Dennis Leary pays dues to achieve culinary success in SF

The path from chef to entrepreneur was not an easy one for Dennis Leary, who now owns six restaurant and drink establishments in San Francisco and has won numerous awards for his culinary skills.

“I was a pretty good cook, but I was an atrocious manager because I had no real management experience,” says Leary. “I had no idea what I was doing. I didn’t know what contractors to call. I didn’t know how to deal with the city. I didn’t know what permits to get. I didn’t know anything.”

What Leary did have, however, was the drive and determination to learn the skills he would need to become a successful restaurateur.

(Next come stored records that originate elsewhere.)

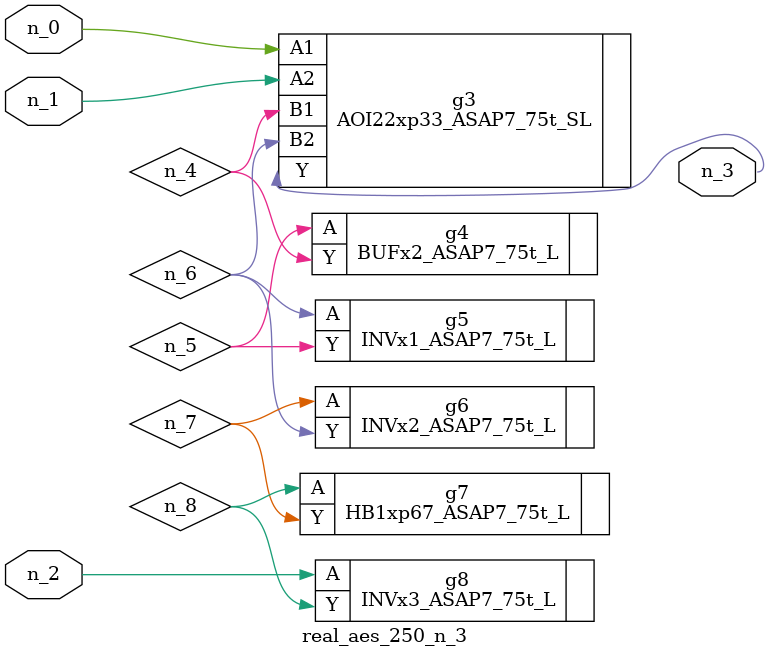
<source format=v>
module real_aes_250_n_3 (n_0, n_2, n_1, n_3);
input n_0;
input n_2;
input n_1;
output n_3;
wire n_4;
wire n_5;
wire n_7;
wire n_8;
wire n_6;
AOI22xp33_ASAP7_75t_SL g3 ( .A1(n_0), .A2(n_1), .B1(n_4), .B2(n_6), .Y(n_3) );
INVx3_ASAP7_75t_L g8 ( .A(n_2), .Y(n_8) );
BUFx2_ASAP7_75t_L g4 ( .A(n_5), .Y(n_4) );
INVx1_ASAP7_75t_L g5 ( .A(n_6), .Y(n_5) );
INVx2_ASAP7_75t_L g6 ( .A(n_7), .Y(n_6) );
HB1xp67_ASAP7_75t_L g7 ( .A(n_8), .Y(n_7) );
endmodule
</source>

“When I was younger and I worked for a few entrepreneurs, I saw how much they loved the hustle of doing deals and setting things up,” Leary says. “I could tell it was an exciting thing. If you’re going to be good at any one thing, you have to dedicate your life to it.”

A blue-collar chef
Leary got his start in the kitchen as a young boy cooking with his mom in his hometown of Cohasset, Massachusetts.

“I always loved cooking and I always loved to eat,” Leary says. “So the kitchen environment was really fun. I never went to culinary school. I went through the old guild system of cooking. I was an apprentice and then I was a journeyman baker for a while. I moved to San Francisco in the late 1990s and worked with a pretty fancy pastry chef.”

Leary took a job at a restaurant called Rubicon in 1999 and soon became executive chef. After a few years, he left to start his own restaurant using money he had saved along with contributions from his mother and brother.

“I built the place myself and I did breakfast, lunch and dinner,” Leary says. “I killed myself for a couple of years, but that led to where I started my entrepreneurial arc.”

Leary got some attention from the press for his efforts and was encouraged by some to take the next step to a bigger restaurant. But a friend of his had a different idea.

“He’s a comedian and he said, ‘You should do something smaller,” Leary says. “You should tell people that this restaurant called The Canteen has gotten too big for you and you need to go in a different direction. So I opened a 236-square-foot sandwich shop in 2008 right as the recession was taking hold in San Francisco.”

The new eatery struck a chord with customers looking for a low-cost, no-frills option, and Leary was on his way.

Today, Leary owns Café Terminus, Golden West, House of Shields, Natoma Cabana, RX and The Sentinel. He grows vegetables and roasts coffee for his restaurants at his 40-acre Andromeda Farm in Capay Valley near Sacramento.

“I now know a little bit,” Leary says. “But I still feel it’s about staying humble, having a sense of humor and having a very strong sense of irony as an entrepreneur. As a chef, you just need a lot of drive and it doesn’t hurt if you’re articulate.

“If you can present yourself to the public pretty well, that helps too. But I feel that aspect of being a chef is very new. That’s the post-Food Network, post-celebrity chef era. When I was growing up, even in to the early part of my career, cooking was still a pretty blue-collar thing. I’ve always had a blue-collar mentality.”

A simple mission
Leary says his approach to being a chef has changed quite a bit since becoming a restaurateur. He’s not in the kitchen every night getting his team pumped to take on that night’s service.

“My mantra now is I don’t care what it is that they’re cooking as long as it tastes good and you can sell it,” he says.

“You have to offer the client a value proposition. Not as much passion needs to go into it. It’s more about being consistent and keeping everything fresh. Good value for the dollar. I don’t think that’s as difficult to instill. It’s not like I’m trying to get people to be artists. Now I try to make things fun, but professional.”

In terms of managing the menu to keep customers coming through the door, Leary says that tends to be a moving target.

“I have one place where the ladies come in and they want the same salad every day,” he says. “They want a kale salad with chicken every day. We like a certain amount of uniformity and consistency and then what’s affordable and available throughout the year. If you have people who are excited about making something and it’s delicious, they can get pretty excited about it. In a weird way, that enthusiasm can translate to the diner’s enthusiasm.”

As for the future, Leary says he’s in a holding pattern.

“I’m waiting for the economy to give me a signal that it’s going to move in one direction or another,” he says. “Right now there is this crazy hysterical boon fueled by tech money in San Francisco. There’s more traffic, more people and it’s great for business, but I also feel the other shoe could drop. There are things I want to do, but I’m just waiting.”